Cytoskeletal remodeling and mitochondrial bioenergetics play important roles in thrombocytopoiesis and platelet function. Recently, α-actinin-1 mutations have been reported in patients with congenital macrothrombocytopenia. However, the role and underlying mechanism of α-actinin-1 in thrombocytopoiesis and platelet function remain elusive. Using MK-specific α-actinin-1 knockout (PF4-Actn1-/-) mice, we demonstrated that PF4-Actn1-/- mice exhibited reduced platelet counts. The decreased platelet number in PF4-Actn1-/- mice was due to defects in thrombocytopoiesis. H&E staining and flow cytometry revealed a decrease in the number of MKs in the bone marrow of PF4-Actn1-/- mice. The absence of α-actinin-1 increased the proportion of 2 N-4 N MKs and decreased the proportion of 8 N-32 N MKs. CFU-MK colony formation, the ratio of proplatelet formation-bearing MKs, and MK migration in response to SDF-1 signaling were inhibited in PF4-Actn1-/- mice.
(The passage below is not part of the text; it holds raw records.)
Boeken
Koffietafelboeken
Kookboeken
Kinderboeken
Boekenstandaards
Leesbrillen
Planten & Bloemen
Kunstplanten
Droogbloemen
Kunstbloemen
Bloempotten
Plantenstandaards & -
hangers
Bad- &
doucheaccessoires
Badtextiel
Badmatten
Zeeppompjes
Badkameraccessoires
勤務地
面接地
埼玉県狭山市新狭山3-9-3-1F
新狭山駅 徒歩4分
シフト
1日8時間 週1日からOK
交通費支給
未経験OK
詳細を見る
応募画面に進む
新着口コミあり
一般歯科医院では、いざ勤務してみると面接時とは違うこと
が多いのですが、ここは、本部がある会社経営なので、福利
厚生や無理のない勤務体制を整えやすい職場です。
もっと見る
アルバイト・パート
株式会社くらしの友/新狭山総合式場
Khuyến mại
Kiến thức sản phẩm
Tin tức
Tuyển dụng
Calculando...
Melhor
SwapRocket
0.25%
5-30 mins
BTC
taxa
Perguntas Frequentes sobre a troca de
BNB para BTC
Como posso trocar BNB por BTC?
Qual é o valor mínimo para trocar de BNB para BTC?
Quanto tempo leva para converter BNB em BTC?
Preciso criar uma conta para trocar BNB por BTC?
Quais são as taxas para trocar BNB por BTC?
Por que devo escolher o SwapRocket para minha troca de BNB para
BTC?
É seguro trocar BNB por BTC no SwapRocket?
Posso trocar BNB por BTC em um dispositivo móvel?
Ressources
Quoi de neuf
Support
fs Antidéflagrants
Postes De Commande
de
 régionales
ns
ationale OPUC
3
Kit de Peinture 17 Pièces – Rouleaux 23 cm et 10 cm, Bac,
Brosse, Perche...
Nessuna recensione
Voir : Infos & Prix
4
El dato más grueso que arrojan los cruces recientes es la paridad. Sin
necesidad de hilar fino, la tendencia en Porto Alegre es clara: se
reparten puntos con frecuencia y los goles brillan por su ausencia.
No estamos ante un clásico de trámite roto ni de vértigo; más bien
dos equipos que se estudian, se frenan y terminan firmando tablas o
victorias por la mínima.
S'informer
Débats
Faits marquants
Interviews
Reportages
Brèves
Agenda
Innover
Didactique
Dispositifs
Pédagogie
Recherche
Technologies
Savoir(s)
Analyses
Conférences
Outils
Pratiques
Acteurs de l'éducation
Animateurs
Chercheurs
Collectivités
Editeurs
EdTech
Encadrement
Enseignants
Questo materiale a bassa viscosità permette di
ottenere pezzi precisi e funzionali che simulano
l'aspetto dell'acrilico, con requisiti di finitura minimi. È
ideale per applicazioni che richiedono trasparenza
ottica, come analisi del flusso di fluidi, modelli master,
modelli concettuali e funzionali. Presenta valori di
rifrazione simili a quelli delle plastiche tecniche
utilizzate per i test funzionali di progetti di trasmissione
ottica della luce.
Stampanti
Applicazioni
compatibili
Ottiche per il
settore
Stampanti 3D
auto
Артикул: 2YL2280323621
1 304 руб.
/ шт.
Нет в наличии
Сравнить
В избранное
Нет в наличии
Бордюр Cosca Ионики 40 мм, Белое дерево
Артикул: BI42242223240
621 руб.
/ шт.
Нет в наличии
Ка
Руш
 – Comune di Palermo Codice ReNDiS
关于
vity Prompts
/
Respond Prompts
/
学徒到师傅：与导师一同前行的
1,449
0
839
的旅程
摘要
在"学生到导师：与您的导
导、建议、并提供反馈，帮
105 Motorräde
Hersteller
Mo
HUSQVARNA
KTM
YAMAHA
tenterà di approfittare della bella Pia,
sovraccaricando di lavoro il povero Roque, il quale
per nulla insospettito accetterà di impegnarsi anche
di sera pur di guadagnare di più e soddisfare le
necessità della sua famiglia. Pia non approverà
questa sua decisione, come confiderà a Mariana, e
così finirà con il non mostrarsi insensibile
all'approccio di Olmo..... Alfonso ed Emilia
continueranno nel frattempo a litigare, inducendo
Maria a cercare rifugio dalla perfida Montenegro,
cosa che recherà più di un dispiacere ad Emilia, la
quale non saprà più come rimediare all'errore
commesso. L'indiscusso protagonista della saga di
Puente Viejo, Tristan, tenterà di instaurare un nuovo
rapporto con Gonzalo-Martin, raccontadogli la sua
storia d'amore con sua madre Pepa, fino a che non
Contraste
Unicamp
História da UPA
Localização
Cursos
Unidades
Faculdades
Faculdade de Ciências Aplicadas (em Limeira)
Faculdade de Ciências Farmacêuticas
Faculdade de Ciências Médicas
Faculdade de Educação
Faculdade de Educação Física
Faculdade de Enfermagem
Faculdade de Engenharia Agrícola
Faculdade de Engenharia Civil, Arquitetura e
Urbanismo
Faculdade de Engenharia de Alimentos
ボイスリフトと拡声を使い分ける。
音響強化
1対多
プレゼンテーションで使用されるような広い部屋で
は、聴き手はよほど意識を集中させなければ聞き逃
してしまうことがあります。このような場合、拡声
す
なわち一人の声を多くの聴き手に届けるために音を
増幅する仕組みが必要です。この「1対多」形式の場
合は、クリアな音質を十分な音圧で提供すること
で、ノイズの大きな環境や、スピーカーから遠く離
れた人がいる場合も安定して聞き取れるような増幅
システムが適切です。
Platelet spreading, clot retraction, aggregation, integrin αIIbβ3 activation, and P-selectin exposure in response to various agonists were decreased in PF4-Actn1-/- platelets. Notably, PF4-Actn1-/- platelets inhibited calcium mobilization, ROS generation, and actin polymerization in response to collagen and thrombin. Furthermore, the PF4-Actn1-/- mice exhibited impaired hemostasis and thrombosis. Mechanistically, proteomic analysis of low-ploidy (2-4 N) and high-ploidy (≥8 N) PF4-Actn1-/- MKs revealed that α-actinin-1 deletion reduced platelet activation and mitochondrial function. PF4-Actn1-/- platelets and Actn1 KO 293T cells exhibited reduced mitochondrial membrane potential, mitoROS generation, mitochondrial calcium mobilization, and mitochondrial bioenergetics. Overall, in this study, we report that mice with α-actinin-1 deficiency in MKs exhibit low platelet count and impaired platelet function, thrombosis, and mitochondrial bioenergetics.